From PC gamer of all places...
http://www.pcgamer.com/review/bioshock-infinite-review/2/
The final new element in Infinite’s fights relates to Elizabeth, the woman you’re here for. She can open ‘tears’ in space that lead to alternate universes. In combat, those universes seem to be full of heavy weapons, medkits, and turrets that are mysteriously on your side. She can only do it at predefined points: you see a ghostly image of the various things she can bring in at different spots, and you press ‘use’ on one to order her to make it real.
If this isn’t sounding contrived yet, I’m not explaining it properly. These tears are the very heavy hand of the level designer offering you a menu of choices, and they often make the fights feel staged. You can only open one at a time, but that decision is almost always an easy call: of course you want the turret. When you need health, opening the medkit tear is just one more press of the ‘use’ key, then you can bring the turret back. These things might as well be part of the level.
Elizabeth herself is nice. I liked her. If you were hoping for something more – perhaps even the fabled Strong Female Character™ – you might be disappointed.
When you’re together, she’s relegated to the role of caddy, limited to passing you a new weapon when you run out of ammo, and only ever using her own abilities when you command her to.

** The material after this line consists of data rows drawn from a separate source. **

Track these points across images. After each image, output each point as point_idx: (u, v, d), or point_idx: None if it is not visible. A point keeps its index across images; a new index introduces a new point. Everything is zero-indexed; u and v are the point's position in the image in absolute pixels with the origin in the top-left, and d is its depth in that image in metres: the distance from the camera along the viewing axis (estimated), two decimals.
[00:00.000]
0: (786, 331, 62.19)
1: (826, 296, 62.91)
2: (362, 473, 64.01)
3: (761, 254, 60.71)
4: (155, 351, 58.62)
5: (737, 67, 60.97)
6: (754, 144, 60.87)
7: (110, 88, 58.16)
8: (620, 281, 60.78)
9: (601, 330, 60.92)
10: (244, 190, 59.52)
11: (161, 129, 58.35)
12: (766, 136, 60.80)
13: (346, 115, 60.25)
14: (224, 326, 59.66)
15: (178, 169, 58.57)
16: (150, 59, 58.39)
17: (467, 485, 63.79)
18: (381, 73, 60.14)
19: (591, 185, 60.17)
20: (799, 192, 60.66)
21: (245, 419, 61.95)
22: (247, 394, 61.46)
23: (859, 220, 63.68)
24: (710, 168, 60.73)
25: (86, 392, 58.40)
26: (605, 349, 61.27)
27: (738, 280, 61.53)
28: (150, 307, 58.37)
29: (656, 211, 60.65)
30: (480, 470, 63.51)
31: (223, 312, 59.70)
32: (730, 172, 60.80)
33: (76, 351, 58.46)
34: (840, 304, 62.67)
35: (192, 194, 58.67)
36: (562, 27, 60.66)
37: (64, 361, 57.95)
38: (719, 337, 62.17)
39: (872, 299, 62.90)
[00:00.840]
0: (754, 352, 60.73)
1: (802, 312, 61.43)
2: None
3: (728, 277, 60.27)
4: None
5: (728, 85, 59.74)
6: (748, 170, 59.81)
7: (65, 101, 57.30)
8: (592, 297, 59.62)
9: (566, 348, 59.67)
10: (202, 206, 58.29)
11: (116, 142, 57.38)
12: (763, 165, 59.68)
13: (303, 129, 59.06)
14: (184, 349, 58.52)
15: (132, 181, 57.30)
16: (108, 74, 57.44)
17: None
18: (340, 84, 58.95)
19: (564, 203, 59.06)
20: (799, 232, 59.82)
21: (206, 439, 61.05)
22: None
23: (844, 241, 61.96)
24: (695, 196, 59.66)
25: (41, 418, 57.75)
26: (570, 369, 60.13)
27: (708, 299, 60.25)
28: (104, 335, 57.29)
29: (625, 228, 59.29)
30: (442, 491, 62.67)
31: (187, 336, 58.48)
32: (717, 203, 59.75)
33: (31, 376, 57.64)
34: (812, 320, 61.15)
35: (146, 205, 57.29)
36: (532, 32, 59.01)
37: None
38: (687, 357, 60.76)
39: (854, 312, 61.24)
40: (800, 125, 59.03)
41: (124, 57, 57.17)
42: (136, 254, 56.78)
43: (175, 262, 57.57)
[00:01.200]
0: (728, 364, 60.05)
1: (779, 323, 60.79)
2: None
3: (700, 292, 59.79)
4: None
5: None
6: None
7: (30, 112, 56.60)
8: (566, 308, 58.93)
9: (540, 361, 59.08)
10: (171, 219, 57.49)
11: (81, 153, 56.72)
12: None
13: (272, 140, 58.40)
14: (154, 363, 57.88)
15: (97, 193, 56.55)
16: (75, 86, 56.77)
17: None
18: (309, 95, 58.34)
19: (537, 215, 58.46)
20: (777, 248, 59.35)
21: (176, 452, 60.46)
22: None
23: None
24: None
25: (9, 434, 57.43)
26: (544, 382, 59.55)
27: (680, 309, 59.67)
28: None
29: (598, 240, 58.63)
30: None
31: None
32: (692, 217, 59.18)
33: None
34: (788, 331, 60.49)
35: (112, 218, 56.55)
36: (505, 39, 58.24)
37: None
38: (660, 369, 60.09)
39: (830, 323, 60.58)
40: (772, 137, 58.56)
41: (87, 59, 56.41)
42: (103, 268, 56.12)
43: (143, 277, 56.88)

And when you’re separated, the plot repeatedly underscores how helpless she is without you. Again, this is not unusual in videogames, it’s just that the sublime introduction to Infinite’s story led you to expect more from it.
You do have a handful of really lovely character moments with her. But the few times that she does something of her own free will, the significance of the act is undermined by the plot’s broken logic, and so is the chance of building a more interesting relationship.
The worst culprit is the ending. The plot’s final emotional sting is an action that just doesn’t seem like it would achieve anything. It seems to be assuming some new rule about how this world works – but since those rules were never established, any drama that hinges on them feels arbitrary.
That completely deflates the ending’s potentially enormous impact. And not just for me: two other reviewers and I discussed it at length, trying to come up with a compelling version of the logic, and none of us could find one.